(Data records)
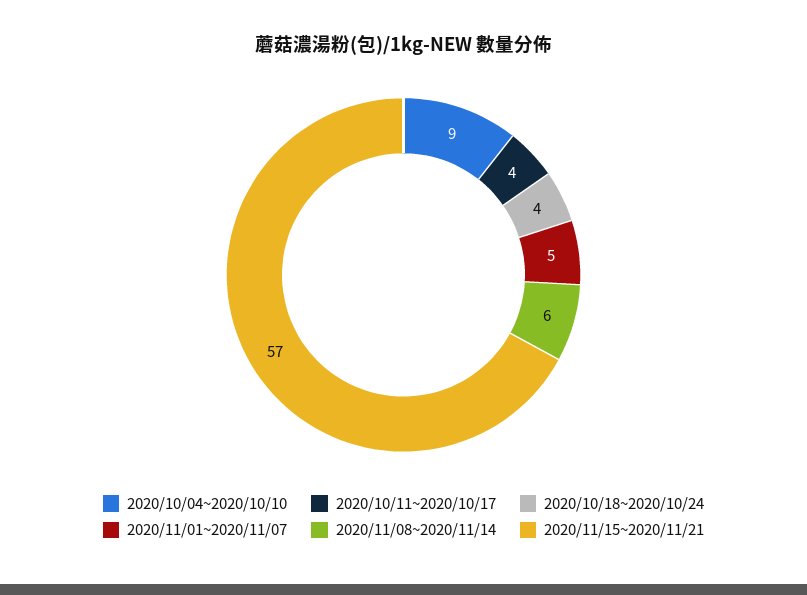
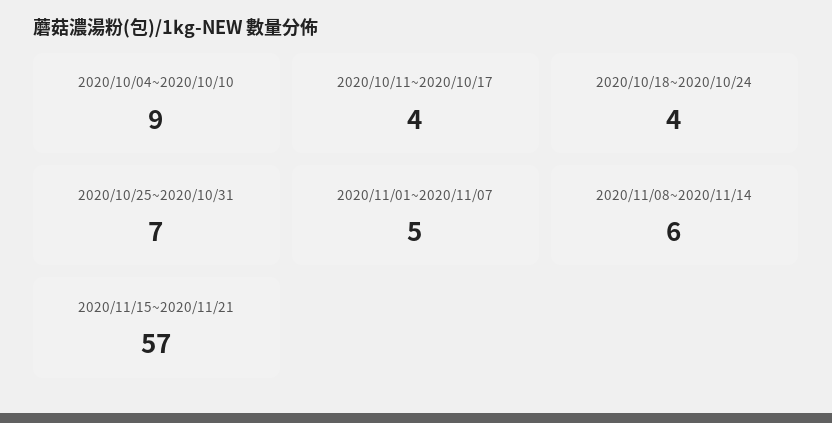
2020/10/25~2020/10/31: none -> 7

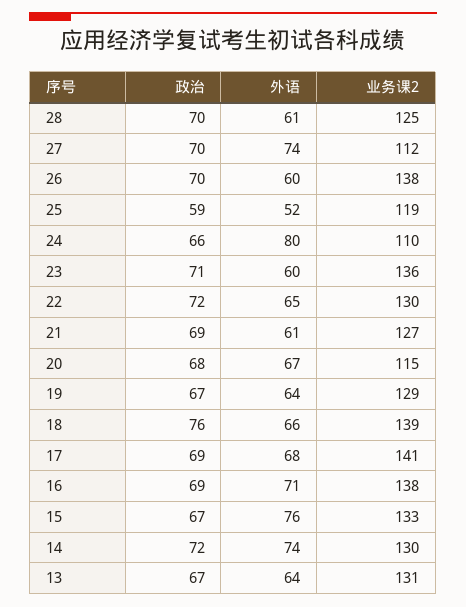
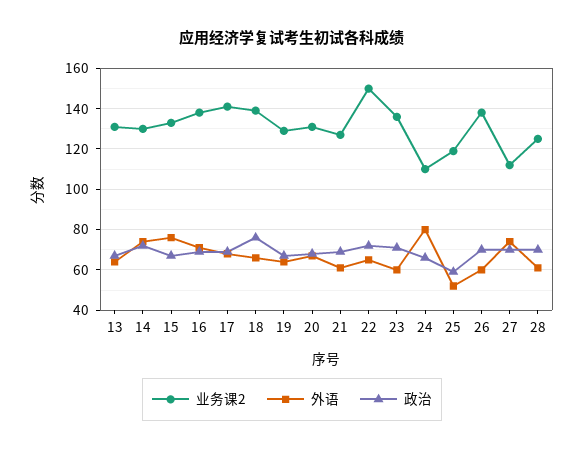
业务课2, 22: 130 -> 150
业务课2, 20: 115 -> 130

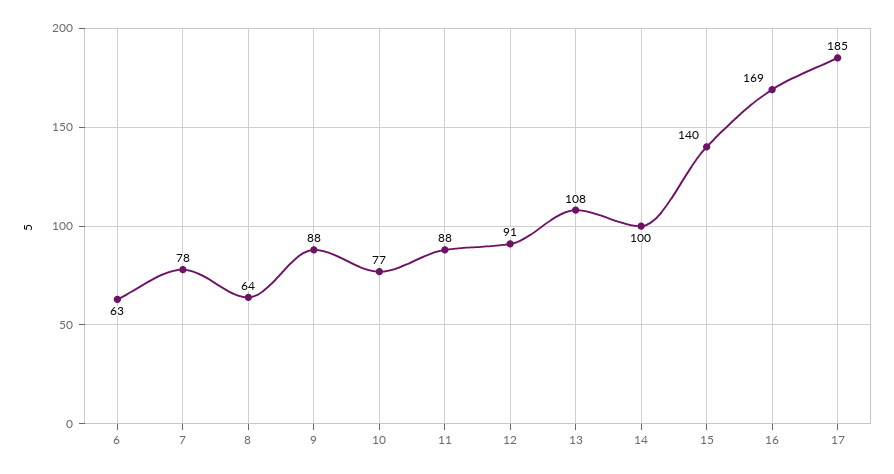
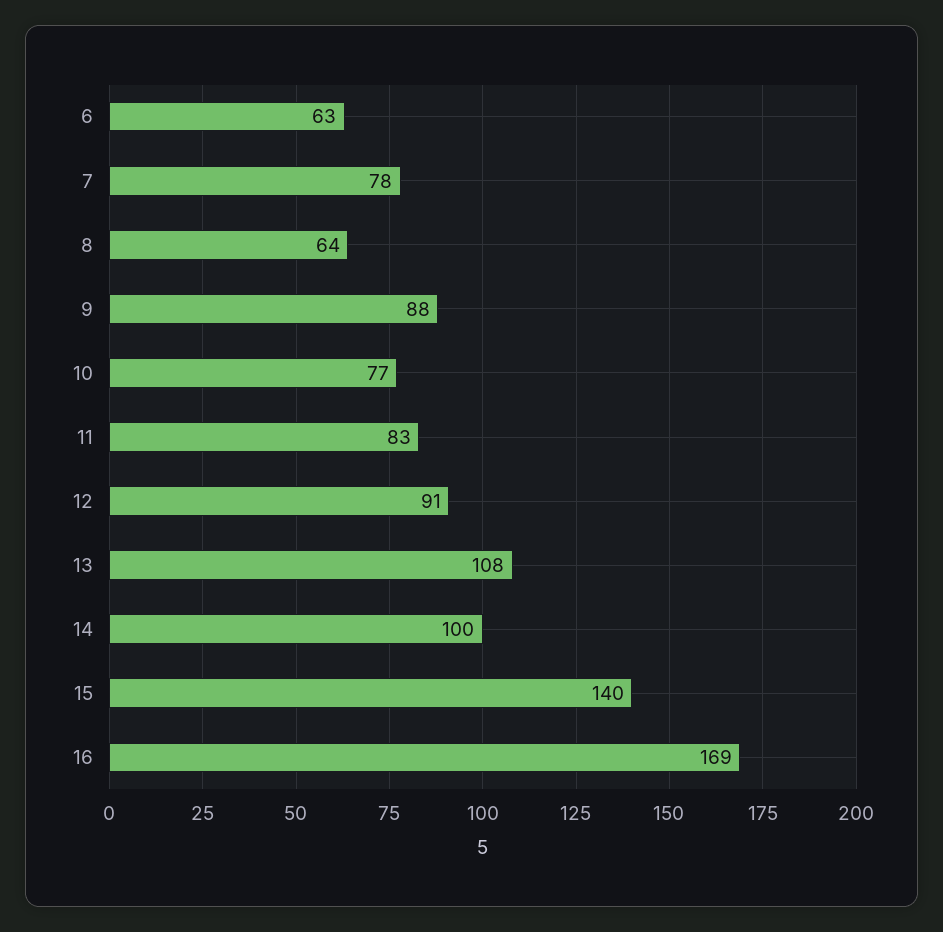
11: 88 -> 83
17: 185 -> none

> WHAT IS BEING ASKED
Filter the data for the string "none". Copy each matching line.

> WRITTEN RESPONSE
2020/10/25~2020/10/31: none -> 7
17: 185 -> none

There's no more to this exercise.